JP  Pogrom  1  by  James Pringle


 Amparai,  Sri Lanka, 22nd June -  They came bearing hoes and machetes and cans of Kerosene and with murder in their hearts.  To the 15 families huddling in their homes after nightfall, the terrifying shouts meant almost certain and violent death.

 "We were just eating supper," said Mrs. Mahen Keliamma, age 22, a Tamil woman from the village of lngineyagala, near here.  "It was almost time for the children to sleep.  then I heard the noise."

 According to Sinhalese neighbours who had barricaded themselves in their homes, a mob of about 150 people stormed through the village towards the little community of Tamils who have lived among them for half a century.

 They marched past the police station, whose occupants remained inside and they were shouting:  "The Tigers killed us and we have come to kill you."  Soon, they said, they could hear the screams of the Tamil men, women and children.

 "I picked up three of my children and told my fourth boy, the eldest, to follow me," said Mrs.  Kaliamma yesterday describing the pogram in which 26 out of a community of just over 100 Tamils died on 12th June, the day after fighting erupted in Sri Lanka's eastern province and the first massacre of Sinhalese policemen was reported.

 "We ran from the house and towards the forest at the back of the village," she said:  "I looked back and saw some men grab my son, Mannivannan.  They seemed to be throwing liquid on him from a can."

 Her eyes steaming with tears as she spoke in a refugee camp in this eastern town, 220 miles east of Colombo, the capital, she said:  "Later, his burned body was found.  They had doused kerosene on him and set him ablaze.

 "My mother, brother and sister also died.  some were hacked to death and others burned alive.  I hid with my other children in the forest for four days until the police came to bring us out."

 With 77 other Tamils, all of whom lost family members, she is under the protection of the Sri Lankan army in a school house in Ampara.  "We are afraid to go back,"  Said Mrs. Selliah Rohini,  aged 30,  a mother of three children.  "We think they may do it again."

 Eastern Sri Lanka is still embroiled in the cauldron of a bloody communal war.  there have been massacres of Tamils by Sinhalese, such as the progrom in the village of Ingineyagala and of Sinhalese policemen by the Liberation Tigers of Tamil Eelam (LTTE) the Tigers claim about 100 policemen were shot `attempting to escape.'

 The latest massacre report is of Muslims in the coastal village of Ninatavur by the Tamil Tigers - Hindu, Buddhists, Muslims and Christians all live in uneasy proximity in this area - who are said they were `agents of the Sinhalese authorities but a police official reached here last night denied there had been such a massacre.

(Data extracted from a collection)
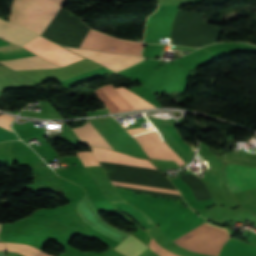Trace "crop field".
I'll list each match as a JSON object with an SVG mask.
<instances>
[{
	"instance_id": "11",
	"label": "crop field",
	"mask_w": 256,
	"mask_h": 256,
	"mask_svg": "<svg viewBox=\"0 0 256 256\" xmlns=\"http://www.w3.org/2000/svg\"><path fill=\"white\" fill-rule=\"evenodd\" d=\"M73 131L88 146L109 148L88 122L80 128H74Z\"/></svg>"
},
{
	"instance_id": "12",
	"label": "crop field",
	"mask_w": 256,
	"mask_h": 256,
	"mask_svg": "<svg viewBox=\"0 0 256 256\" xmlns=\"http://www.w3.org/2000/svg\"><path fill=\"white\" fill-rule=\"evenodd\" d=\"M145 245L139 242L133 236H129L126 238L121 244H119L114 249L120 251L121 253L125 254L126 256H138L141 252L147 249Z\"/></svg>"
},
{
	"instance_id": "15",
	"label": "crop field",
	"mask_w": 256,
	"mask_h": 256,
	"mask_svg": "<svg viewBox=\"0 0 256 256\" xmlns=\"http://www.w3.org/2000/svg\"><path fill=\"white\" fill-rule=\"evenodd\" d=\"M77 154L85 166L99 165L91 152H77Z\"/></svg>"
},
{
	"instance_id": "6",
	"label": "crop field",
	"mask_w": 256,
	"mask_h": 256,
	"mask_svg": "<svg viewBox=\"0 0 256 256\" xmlns=\"http://www.w3.org/2000/svg\"><path fill=\"white\" fill-rule=\"evenodd\" d=\"M67 49L89 59H92L115 72H118L126 67H129L144 60V58H139L131 55L108 54L98 51H88L73 48Z\"/></svg>"
},
{
	"instance_id": "4",
	"label": "crop field",
	"mask_w": 256,
	"mask_h": 256,
	"mask_svg": "<svg viewBox=\"0 0 256 256\" xmlns=\"http://www.w3.org/2000/svg\"><path fill=\"white\" fill-rule=\"evenodd\" d=\"M91 149L93 150V154L95 155V157L97 158V160L101 164V166L162 174L156 168L148 167V166H153V165L144 159H136L129 155H124V154L117 153L115 151L107 150L109 162L148 165V166L108 163L106 150L99 149V148H93V147H91Z\"/></svg>"
},
{
	"instance_id": "2",
	"label": "crop field",
	"mask_w": 256,
	"mask_h": 256,
	"mask_svg": "<svg viewBox=\"0 0 256 256\" xmlns=\"http://www.w3.org/2000/svg\"><path fill=\"white\" fill-rule=\"evenodd\" d=\"M0 37L7 41H10L16 45L22 46V45H25L28 42L36 39L38 36L31 32H28L14 24L0 20ZM29 44L53 55L69 64H71L79 59H83L81 57H78V56L72 54L67 49H65L59 45H56L52 42H49L41 37L37 38L35 41H33ZM23 47L35 54L40 55L41 57L45 58L46 60L61 66V67L68 65V64H66V63L28 45V44Z\"/></svg>"
},
{
	"instance_id": "3",
	"label": "crop field",
	"mask_w": 256,
	"mask_h": 256,
	"mask_svg": "<svg viewBox=\"0 0 256 256\" xmlns=\"http://www.w3.org/2000/svg\"><path fill=\"white\" fill-rule=\"evenodd\" d=\"M228 239L227 230L204 223L173 242L192 251L217 256Z\"/></svg>"
},
{
	"instance_id": "13",
	"label": "crop field",
	"mask_w": 256,
	"mask_h": 256,
	"mask_svg": "<svg viewBox=\"0 0 256 256\" xmlns=\"http://www.w3.org/2000/svg\"><path fill=\"white\" fill-rule=\"evenodd\" d=\"M115 90L120 94L127 102L131 104V106L136 109H145V108H156L154 105L146 102L145 100L141 99L137 95L133 94L132 92L121 88H115Z\"/></svg>"
},
{
	"instance_id": "17",
	"label": "crop field",
	"mask_w": 256,
	"mask_h": 256,
	"mask_svg": "<svg viewBox=\"0 0 256 256\" xmlns=\"http://www.w3.org/2000/svg\"><path fill=\"white\" fill-rule=\"evenodd\" d=\"M7 121H8V120H7ZM7 121H5V120H3V119L0 118V126L8 130L9 124H10L9 122H10V121H9V122H7Z\"/></svg>"
},
{
	"instance_id": "14",
	"label": "crop field",
	"mask_w": 256,
	"mask_h": 256,
	"mask_svg": "<svg viewBox=\"0 0 256 256\" xmlns=\"http://www.w3.org/2000/svg\"><path fill=\"white\" fill-rule=\"evenodd\" d=\"M7 251L18 252L24 256H51L47 253H43L29 245H20L5 243Z\"/></svg>"
},
{
	"instance_id": "5",
	"label": "crop field",
	"mask_w": 256,
	"mask_h": 256,
	"mask_svg": "<svg viewBox=\"0 0 256 256\" xmlns=\"http://www.w3.org/2000/svg\"><path fill=\"white\" fill-rule=\"evenodd\" d=\"M223 172L231 193L256 188V168L227 164Z\"/></svg>"
},
{
	"instance_id": "9",
	"label": "crop field",
	"mask_w": 256,
	"mask_h": 256,
	"mask_svg": "<svg viewBox=\"0 0 256 256\" xmlns=\"http://www.w3.org/2000/svg\"><path fill=\"white\" fill-rule=\"evenodd\" d=\"M0 63L7 65L8 67L14 70L46 69L58 67L44 59L39 58L38 56L8 61H0Z\"/></svg>"
},
{
	"instance_id": "7",
	"label": "crop field",
	"mask_w": 256,
	"mask_h": 256,
	"mask_svg": "<svg viewBox=\"0 0 256 256\" xmlns=\"http://www.w3.org/2000/svg\"><path fill=\"white\" fill-rule=\"evenodd\" d=\"M149 157L163 160H174L179 166L185 163L165 142H162L156 131L135 137Z\"/></svg>"
},
{
	"instance_id": "16",
	"label": "crop field",
	"mask_w": 256,
	"mask_h": 256,
	"mask_svg": "<svg viewBox=\"0 0 256 256\" xmlns=\"http://www.w3.org/2000/svg\"><path fill=\"white\" fill-rule=\"evenodd\" d=\"M148 247L154 251L156 254H158L159 256H176L168 251H166L165 249L159 247L154 241L153 239L150 241Z\"/></svg>"
},
{
	"instance_id": "8",
	"label": "crop field",
	"mask_w": 256,
	"mask_h": 256,
	"mask_svg": "<svg viewBox=\"0 0 256 256\" xmlns=\"http://www.w3.org/2000/svg\"><path fill=\"white\" fill-rule=\"evenodd\" d=\"M96 93L111 113L133 110L130 105L116 93L112 85L100 88Z\"/></svg>"
},
{
	"instance_id": "10",
	"label": "crop field",
	"mask_w": 256,
	"mask_h": 256,
	"mask_svg": "<svg viewBox=\"0 0 256 256\" xmlns=\"http://www.w3.org/2000/svg\"><path fill=\"white\" fill-rule=\"evenodd\" d=\"M111 203L128 216L136 220L146 231L157 226L151 222L143 213L125 201H111Z\"/></svg>"
},
{
	"instance_id": "18",
	"label": "crop field",
	"mask_w": 256,
	"mask_h": 256,
	"mask_svg": "<svg viewBox=\"0 0 256 256\" xmlns=\"http://www.w3.org/2000/svg\"><path fill=\"white\" fill-rule=\"evenodd\" d=\"M0 250H1V251H6L5 246H4L3 243H0Z\"/></svg>"
},
{
	"instance_id": "1",
	"label": "crop field",
	"mask_w": 256,
	"mask_h": 256,
	"mask_svg": "<svg viewBox=\"0 0 256 256\" xmlns=\"http://www.w3.org/2000/svg\"><path fill=\"white\" fill-rule=\"evenodd\" d=\"M64 2L65 0H14L10 22L41 35ZM137 44L90 30L81 48L140 56L143 44Z\"/></svg>"
}]
</instances>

--- Objectives ---
A) In the report on the Ingineyagala pogrom, how many people were in the mob that stormed through the village, according to Sinhalese neighbours?
B) Pick up the report on the Ingineyagala pogrom after its final sentence and keep writing.
The listing was taken from a separate source.

--- Task-by-task results ---
A) About 150 people.

B)
 There are twitchy soldiers guarding Sinhalese villages and roadblocks of angry, nervous Sri Lankan policemen on the look out for any young Tamils they suspect of being Tigers attempting to flee.

 And there is the generally more cool but ruthless Tiger cadres who claim they started the present round of fighting two weeks ago `because we were tired of waiting for the rights of our people.'  "If we don't act now, we will just be slaves again,"  one Tiger local said.
MORE
 

Pogrom  2  Ex  Pringle  Ampara

 In an interview with the Times, Brigadier Rohan Daluwatte, Deputy Commander of all troops in eastern Sri Lanka, said that the army had the Tamil Tigers on the run.  "They are retreating into the tropical forests and that is just where we want them because our soldiers are accomplished jungle fighters now,"he said

 "we are clearing the roads, removing mines and hope to have order restored soon," said the Brigadier here at his HQ in Ampara.

 But a tour of the war-zone indicates that the Tigers, though falling back, are far from being routed and that the army has not been quite as successful as it claims.

For their part, Tiger cadres say that their forces are regrouping to counter-attack and that they are inflicting heavy casualties on the army.

 Civilians caught in the crossfire are fleeing this way and that, trying to avoid the mines, the exchanges of mortar fire and occasional helicopter forays and the suspicious fighters of both sides.

 They fear fresh outbreaks of religious violence - though at other moments there is religious compassion.  In the near deserted town of Batticaloa, on the coast north of here, Hindu refugees are sheltering in two Christain churches, St. Mary's and St. Jude's awaiting the arrival of the army, who are advancing slowly on the town from which the tigers have already withdrawn.

 But elsewhere in the town, once a popular tourist resort, Buddhist shrines have been desecrated and statues of Buddha decapitated.   In the gutted remains of the police station, are the files, phonically, of Tamil Tiger members and suspects strewn at random.

 One was headed `V. Prabakaran,' the name of the LTTE leader, who is based in the Jaffna peninsula, the Tamil heartland in the north of Sri Lanka, where fighting was also continuing yesterday.

 There is only motor cycle traffic in the town, where food is running out and where grain warehouses have been looted.  This correspondent drove through villages where the entire population had fled.

 The Tigers, as they have pulled back to forested areas where as seasoned guerrilla fighters, they can survive indefinitely, are blowing up not just police stations but banks and government offices.

 Confusion abounds.  While the government in Colombo was ordering people in the Eastern province to hand in their weapons, whether licensed or unlicensed, officials here say that in the past few days they have handed out 2,000 weapons to villagers - mainly Sinhalese or Muslim - supporting the government and these vigilantes are patrolling near villages.

 Even the wildlife has not escaped the mayhem.  Local villagers claim that the Tigers recently shot 17 elephants in a game reserve south east of here when the elephants `got in the way' while the guerrillas were cuting down trees with which to make fortified bunkers - bunkers which in many cases are now deserted and booby - trapped.

 They claim the elephants, only three of which were `tuskers,' were `executed' with rocket - propelled grenades the guerrilla's AK.47s notbeing upto the job.
MORE
 

Pogrom  3  Ex Pringle  Ampara

The Army claims it is being welcomed in villages, including Tamil villages, because at least they represent some from of stability that neither the Tigers nor the police were able to provide.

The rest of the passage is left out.